Wednesday, July 13, 2011
This interview from yesterday shows another master stroke in the president's ongoing negotiations over raising the debt ceiling. Scott Pelley asks President Obama for reassurance that if the parties can't make a deal, people will still get their Social Security checks. Not only does the president refuse to provide that reassurance, he reminds us that it's not just Social Security checks. It's also veterans' checks, disability checks, in all about 70 million checks that are due to go out on August 3 that might not go out.
Whoa there! This is serious. It's all very well and good to talk about reducing government spending. Nobody likes government spending. We think of government spending as money that goes to support all those bureaucrats and wasteful programs that don't do anyone any good. We're not talking about money that goes out to actual Americans. Can't we cut spending enough to eliminate the deficit and still give everyone their Social Security check or their disability check or their Medicare reimbursement? The answer is no.
I have a modest proposal. Nobody should be allowed to talk about reducing government spending without specifying what spending they want to reduce. Government spending is not some kind of bogeyman that we can use to mean whatever it is that people are afraid of. Because the truth is that we don't agree on what kind of spending we think is bad. One person might think that Medicare spending is a waste, while another will defend Medicare to the death. One person thinks there is a lot of waste in the Pentagon, while another thinks we need to spend more to support our troops. If there were a rule that no politician were allowed to talk about reducing spending without telling us what spending he wants to reduce, we could have a lot more honest debate about the budget. President Obama is helping make the debate more honest by reminding us that government spending is actually something that all of us want, at least when it takes the form of a benefit that we receive.

■ What you are asked to do
Answer these questions about the debt ceiling post.
(a) Who asks President Obama for reassurance about Social Security checks?
(b) On what date are the roughly 70 million checks due to go out?
(c) Under the writer's proposal, what should nobody be allowed to talk about without specifying what they want reduced?

■ Entries supplied
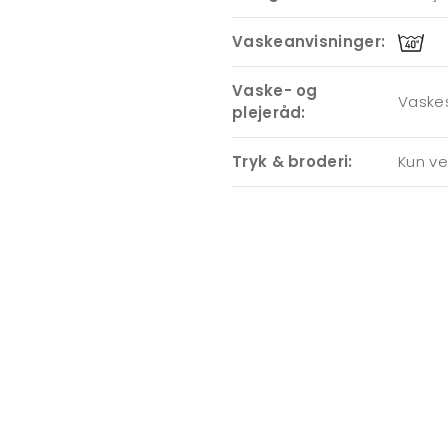
Vaskeanvisninger:
Vaske- og
Vaskes
plejeråd:
Tryk & broderi:
Kun ve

■ Reply to the exercise
(a) Scott Pelley
(b) August 3
(c) Reducing government spending